[Records to use]:
:::::

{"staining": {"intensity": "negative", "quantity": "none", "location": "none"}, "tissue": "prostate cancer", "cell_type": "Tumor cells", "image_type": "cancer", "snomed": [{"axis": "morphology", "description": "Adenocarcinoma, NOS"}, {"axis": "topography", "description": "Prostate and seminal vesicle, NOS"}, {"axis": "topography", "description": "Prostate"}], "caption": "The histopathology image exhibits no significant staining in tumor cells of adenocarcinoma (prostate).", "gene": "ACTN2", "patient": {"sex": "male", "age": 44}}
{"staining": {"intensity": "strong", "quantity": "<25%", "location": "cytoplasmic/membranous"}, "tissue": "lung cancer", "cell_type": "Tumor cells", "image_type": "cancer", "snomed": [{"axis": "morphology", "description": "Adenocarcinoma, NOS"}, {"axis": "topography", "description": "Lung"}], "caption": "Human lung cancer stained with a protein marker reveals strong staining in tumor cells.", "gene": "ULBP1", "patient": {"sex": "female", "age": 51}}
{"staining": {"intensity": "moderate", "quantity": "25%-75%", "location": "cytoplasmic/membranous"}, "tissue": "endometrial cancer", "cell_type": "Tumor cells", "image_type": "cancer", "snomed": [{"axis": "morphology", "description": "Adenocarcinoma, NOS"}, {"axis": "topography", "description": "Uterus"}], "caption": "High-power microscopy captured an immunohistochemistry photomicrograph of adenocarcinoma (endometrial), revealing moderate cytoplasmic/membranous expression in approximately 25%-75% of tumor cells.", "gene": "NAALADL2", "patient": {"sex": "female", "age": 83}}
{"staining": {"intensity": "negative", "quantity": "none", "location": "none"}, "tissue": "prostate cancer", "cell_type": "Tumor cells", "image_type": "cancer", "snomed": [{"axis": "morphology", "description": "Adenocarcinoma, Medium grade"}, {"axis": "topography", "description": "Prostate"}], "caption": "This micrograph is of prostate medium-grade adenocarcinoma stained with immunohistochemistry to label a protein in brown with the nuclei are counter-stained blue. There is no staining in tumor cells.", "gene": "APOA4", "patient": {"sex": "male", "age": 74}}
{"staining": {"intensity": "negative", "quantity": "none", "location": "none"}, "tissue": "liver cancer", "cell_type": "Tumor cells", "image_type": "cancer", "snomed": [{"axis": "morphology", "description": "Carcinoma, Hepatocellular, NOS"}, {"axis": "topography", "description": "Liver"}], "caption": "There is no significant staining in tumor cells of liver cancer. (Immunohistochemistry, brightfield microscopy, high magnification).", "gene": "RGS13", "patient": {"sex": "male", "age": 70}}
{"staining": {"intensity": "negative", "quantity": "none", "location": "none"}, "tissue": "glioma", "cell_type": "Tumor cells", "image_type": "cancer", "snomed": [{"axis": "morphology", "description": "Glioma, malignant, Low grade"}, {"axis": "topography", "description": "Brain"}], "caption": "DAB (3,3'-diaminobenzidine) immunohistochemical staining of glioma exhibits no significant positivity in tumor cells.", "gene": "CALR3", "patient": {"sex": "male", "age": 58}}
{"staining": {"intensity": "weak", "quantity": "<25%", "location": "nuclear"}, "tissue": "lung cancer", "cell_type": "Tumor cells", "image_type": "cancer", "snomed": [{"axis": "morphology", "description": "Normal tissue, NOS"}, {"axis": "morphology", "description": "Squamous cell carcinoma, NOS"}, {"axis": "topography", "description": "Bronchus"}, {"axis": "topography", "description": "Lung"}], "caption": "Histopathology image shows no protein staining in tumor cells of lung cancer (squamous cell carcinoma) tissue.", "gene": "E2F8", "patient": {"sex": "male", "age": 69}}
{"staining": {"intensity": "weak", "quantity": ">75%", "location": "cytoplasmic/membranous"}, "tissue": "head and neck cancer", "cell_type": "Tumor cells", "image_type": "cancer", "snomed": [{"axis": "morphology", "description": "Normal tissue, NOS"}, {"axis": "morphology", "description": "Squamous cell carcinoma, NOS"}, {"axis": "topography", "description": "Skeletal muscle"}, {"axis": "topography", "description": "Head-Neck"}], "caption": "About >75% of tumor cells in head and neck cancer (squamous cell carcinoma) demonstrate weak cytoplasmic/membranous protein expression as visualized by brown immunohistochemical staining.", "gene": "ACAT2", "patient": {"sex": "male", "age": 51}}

:::::

[Task details]:
Produce an exact copy of the whole listing.

[Exercise output]:
{"staining": {"intensity": "negative", "quantity": "none", "location": "none"}, "tissue": "prostate cancer", "cell_type": "Tumor cells", "image_type": "cancer", "snomed": [{"axis": "morphology", "description": "Adenocarcinoma, NOS"}, {"axis": "topography", "description": "Prostate and seminal vesicle, NOS"}, {"axis": "topography", "description": "Prostate"}], "caption": "The histopathology image exhibits no significant staining in tumor cells of adenocarcinoma (prostate).", "gene": "ACTN2", "patient": {"sex": "male", "age": 44}}
{"staining": {"intensity": "strong", "quantity": "<25%", "location": "cytoplasmic/membranous"}, "tissue": "lung cancer", "cell_type": "Tumor cells", "image_type": "cancer", "snomed": [{"axis": "morphology", "description": "Adenocarcinoma, NOS"}, {"axis": "topography", "description": "Lung"}], "caption": "Human lung cancer stained with a protein marker reveals strong staining in tumor cells.", "gene": "ULBP1", "patient": {"sex": "female", "age": 51}}
{"staining": {"intensity": "moderate", "quantity": "25%-75%", "location": "cytoplasmic/membranous"}, "tissue": "endometrial cancer", "cell_type": "Tumor cells", "image_type": "cancer", "snomed": [{"axis": "morphology", "description": "Adenocarcinoma, NOS"}, {"axis": "topography", "description": "Uterus"}], "caption": "High-power microscopy captured an immunohistochemistry photomicrograph of adenocarcinoma (endometrial), revealing moderate cytoplasmic/membranous expression in approximately 25%-75% of tumor cells.", "gene": "NAALADL2", "patient": {"sex": "female", "age": 83}}
{"staining": {"intensity": "negative", "quantity": "none", "location": "none"}, "tissue": "prostate cancer", "cell_type": "Tumor cells", "image_type": "cancer", "snomed": [{"axis": "morphology", "description": "Adenocarcinoma, Medium grade"}, {"axis": "topography", "description": "Prostate"}], "caption": "This micrograph is of prostate medium-grade adenocarcinoma stained with immunohistochemistry to label a protein in brown with the nuclei are counter-stained blue. There is no staining in tumor cells.", "gene": "APOA4", "patient": {"sex": "male", "age": 74}}
{"staining": {"intensity": "negative", "quantity": "none", "location": "none"}, "tissue": "liver cancer", "cell_type": "Tumor cells", "image_type": "cancer", "snomed": [{"axis": "morphology", "description": "Carcinoma, Hepatocellular, NOS"}, {"axis": "topography", "description": "Liver"}], "caption": "There is no significant staining in tumor cells of liver cancer. (Immunohistochemistry, brightfield microscopy, high magnification).", "gene": "RGS13", "patient": {"sex": "male", "age": 70}}
{"staining": {"intensity": "negative", "quantity": "none", "location": "none"}, "tissue": "glioma", "cell_type": "Tumor cells", "image_type": "cancer", "snomed": [{"axis": "morphology", "description": "Glioma, malignant, Low grade"}, {"axis": "topography", "description": "Brain"}], "caption": "DAB (3,3'-diaminobenzidine) immunohistochemical staining of glioma exhibits no significant positivity in tumor cells.", "gene": "CALR3", "patient": {"sex": "male", "age": 58}}
{"staining": {"intensity": "weak", "quantity": "<25%", "location": "nuclear"}, "tissue": "lung cancer", "cell_type": "Tumor cells", "image_type": "cancer", "snomed": [{"axis": "morphology", "description": "Normal tissue, NOS"}, {"axis": "morphology", "description": "Squamous cell carcinoma, NOS"}, {"axis": "topography", "description": "Bronchus"}, {"axis": "topography", "description": "Lung"}], "caption": "Histopathology image shows no protein staining in tumor cells of lung cancer (squamous cell carcinoma) tissue.", "gene": "E2F8", "patient": {"sex": "male", "age": 69}}
{"staining": {"intensity": "weak", "quantity": ">75%", "location": "cytoplasmic/membranous"}, "tissue": "head and neck cancer", "cell_type": "Tumor cells", "image_type": "cancer", "snomed": [{"axis": "morphology", "description": "Normal tissue, NOS"}, {"axis": "morphology", "description": "Squamous cell carcinoma, NOS"}, {"axis": "topography", "description": "Skeletal muscle"}, {"axis": "topography", "description": "Head-Neck"}], "caption": "About >75% of tumor cells in head and neck cancer (squamous cell carcinoma) demonstrate weak cytoplasmic/membranous protein expression as visualized by brown immunohistochemical staining.", "gene": "ACAT2", "patient": {"sex": "male", "age": 51}}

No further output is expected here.